The primary configuration is the lake root path passed to DataLake.open(...).
from bagelquant_data import DataLake
lake = DataLake.open("data")
Opening the lake creates the storage zones under that root if they do not already exist.
Default Local Layout
data/
lake/
staging/
rejected/
metadata/lake.db
tmp/
The repository also includes a sample configuration file:
config/bagelquant-data.toml
At this stage, the Python API is the source of truth. The TOML file documents intended local defaults and can be used by future CLI or application integration.
Dependencies
Core dependencies:
polarspyarrow
Optional Tushare dependencies:
pandastushare
Install or sync with the project tooling:
uv sync
uv sync --extra tushare
Credentials
Credentials are configured at runtime. They should not be written into dataset YAML, Parquet files, committed configuration files, or documentation examples.

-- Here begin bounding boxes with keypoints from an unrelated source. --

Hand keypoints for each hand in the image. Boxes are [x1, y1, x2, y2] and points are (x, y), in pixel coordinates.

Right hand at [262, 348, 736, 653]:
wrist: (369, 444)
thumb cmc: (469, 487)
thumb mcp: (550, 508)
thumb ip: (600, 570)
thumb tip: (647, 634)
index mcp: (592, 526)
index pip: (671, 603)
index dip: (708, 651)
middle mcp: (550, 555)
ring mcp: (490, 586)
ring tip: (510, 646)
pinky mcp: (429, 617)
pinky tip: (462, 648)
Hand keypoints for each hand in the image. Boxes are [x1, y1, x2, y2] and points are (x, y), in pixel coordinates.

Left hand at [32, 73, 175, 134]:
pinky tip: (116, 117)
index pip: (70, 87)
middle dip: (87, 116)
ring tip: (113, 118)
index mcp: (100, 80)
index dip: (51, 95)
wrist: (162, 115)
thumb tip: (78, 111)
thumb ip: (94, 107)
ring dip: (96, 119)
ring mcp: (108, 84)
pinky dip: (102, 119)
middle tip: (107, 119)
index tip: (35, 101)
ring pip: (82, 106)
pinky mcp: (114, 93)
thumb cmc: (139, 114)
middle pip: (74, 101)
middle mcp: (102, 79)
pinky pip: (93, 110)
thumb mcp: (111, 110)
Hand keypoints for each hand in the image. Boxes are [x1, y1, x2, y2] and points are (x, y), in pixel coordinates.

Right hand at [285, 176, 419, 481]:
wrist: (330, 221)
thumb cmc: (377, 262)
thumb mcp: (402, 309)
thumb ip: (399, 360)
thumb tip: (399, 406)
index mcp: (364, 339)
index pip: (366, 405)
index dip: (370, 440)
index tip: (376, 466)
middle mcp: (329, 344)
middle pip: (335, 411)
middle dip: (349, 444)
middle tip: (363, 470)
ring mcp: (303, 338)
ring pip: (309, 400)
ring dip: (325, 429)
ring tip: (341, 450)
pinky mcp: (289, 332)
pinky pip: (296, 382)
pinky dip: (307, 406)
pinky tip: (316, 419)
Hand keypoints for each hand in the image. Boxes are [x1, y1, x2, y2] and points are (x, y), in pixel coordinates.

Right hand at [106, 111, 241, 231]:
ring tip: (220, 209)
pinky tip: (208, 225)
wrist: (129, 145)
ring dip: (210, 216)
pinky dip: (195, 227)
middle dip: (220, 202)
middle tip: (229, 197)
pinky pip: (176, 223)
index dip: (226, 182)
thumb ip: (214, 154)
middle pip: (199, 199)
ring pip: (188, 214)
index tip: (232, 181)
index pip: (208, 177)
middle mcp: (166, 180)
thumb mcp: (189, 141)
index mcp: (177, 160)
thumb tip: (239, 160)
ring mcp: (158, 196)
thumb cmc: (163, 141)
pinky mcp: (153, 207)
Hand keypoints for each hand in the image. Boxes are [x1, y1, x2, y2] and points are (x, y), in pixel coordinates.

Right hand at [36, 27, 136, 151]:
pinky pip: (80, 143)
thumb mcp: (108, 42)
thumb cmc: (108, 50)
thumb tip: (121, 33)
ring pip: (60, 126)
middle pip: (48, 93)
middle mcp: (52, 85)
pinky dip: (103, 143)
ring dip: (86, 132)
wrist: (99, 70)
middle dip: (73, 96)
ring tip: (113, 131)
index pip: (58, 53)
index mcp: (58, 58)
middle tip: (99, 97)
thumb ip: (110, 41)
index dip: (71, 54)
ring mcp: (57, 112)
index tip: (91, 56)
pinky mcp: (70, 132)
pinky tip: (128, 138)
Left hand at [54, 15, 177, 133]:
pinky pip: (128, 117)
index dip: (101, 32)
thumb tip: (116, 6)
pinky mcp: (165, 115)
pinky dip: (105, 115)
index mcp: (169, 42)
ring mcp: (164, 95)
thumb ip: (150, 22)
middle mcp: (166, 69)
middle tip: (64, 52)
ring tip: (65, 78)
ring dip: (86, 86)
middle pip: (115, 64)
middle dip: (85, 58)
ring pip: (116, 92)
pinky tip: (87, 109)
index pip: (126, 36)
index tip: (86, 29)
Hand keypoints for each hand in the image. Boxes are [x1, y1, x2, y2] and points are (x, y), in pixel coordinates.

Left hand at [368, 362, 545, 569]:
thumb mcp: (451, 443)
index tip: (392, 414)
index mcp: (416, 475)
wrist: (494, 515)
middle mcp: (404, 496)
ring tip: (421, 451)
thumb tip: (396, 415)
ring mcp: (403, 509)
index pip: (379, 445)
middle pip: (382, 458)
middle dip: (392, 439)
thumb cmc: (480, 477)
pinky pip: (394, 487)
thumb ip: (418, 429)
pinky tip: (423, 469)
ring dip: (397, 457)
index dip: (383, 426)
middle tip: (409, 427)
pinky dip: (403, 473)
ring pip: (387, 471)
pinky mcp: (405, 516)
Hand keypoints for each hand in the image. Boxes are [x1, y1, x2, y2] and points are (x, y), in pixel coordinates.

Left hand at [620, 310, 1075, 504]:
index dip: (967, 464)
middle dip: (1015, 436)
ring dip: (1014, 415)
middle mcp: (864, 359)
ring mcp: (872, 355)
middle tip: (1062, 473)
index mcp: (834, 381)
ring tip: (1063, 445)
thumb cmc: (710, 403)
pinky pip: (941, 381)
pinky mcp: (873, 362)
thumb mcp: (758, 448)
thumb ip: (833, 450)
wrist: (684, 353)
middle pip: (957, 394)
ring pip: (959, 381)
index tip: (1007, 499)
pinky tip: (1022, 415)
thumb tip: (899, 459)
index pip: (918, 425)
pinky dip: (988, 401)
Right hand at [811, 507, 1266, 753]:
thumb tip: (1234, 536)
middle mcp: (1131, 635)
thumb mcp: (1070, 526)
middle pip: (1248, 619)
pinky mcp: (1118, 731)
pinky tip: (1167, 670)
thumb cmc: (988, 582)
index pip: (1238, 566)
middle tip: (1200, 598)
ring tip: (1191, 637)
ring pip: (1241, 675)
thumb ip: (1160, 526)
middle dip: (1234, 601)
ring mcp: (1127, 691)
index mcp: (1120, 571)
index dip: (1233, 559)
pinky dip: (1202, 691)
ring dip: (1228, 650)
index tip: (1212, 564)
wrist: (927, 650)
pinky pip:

For Tushare, either pass a token:
from bagelquant_data.sources.tushare import TushareSource
source = TushareSource(token="...")
Or configure after registration. This saves the token into the local lake metadata DB so future runs can register TushareSource() and update without passing the token again:
lake.sources.register(TushareSource())
lake.sources.configure_tushare(token="...")
Or set an environment variable:
export TUSHARE_TOKEN="..."
Saved source options are local to the lake root, stored under data/metadata/lake.db, and redacted from source listings.
Local Development
Run tests:
uv run pytest
Run static checking:
uv run pyright
Run the thin CLI:
uv run bagelquant-data --root data status
uv run bagelquant-data --root data source-list
uv run bagelquant-data --root data dataset-list --source tushare
Reusable setup and update scripts are documented in scripts/README.md.
What Not To Configure
Do not configure old lake layouts, legacy migration paths, or backward compatibility switches. The framework intentionally targets the new canonical design only.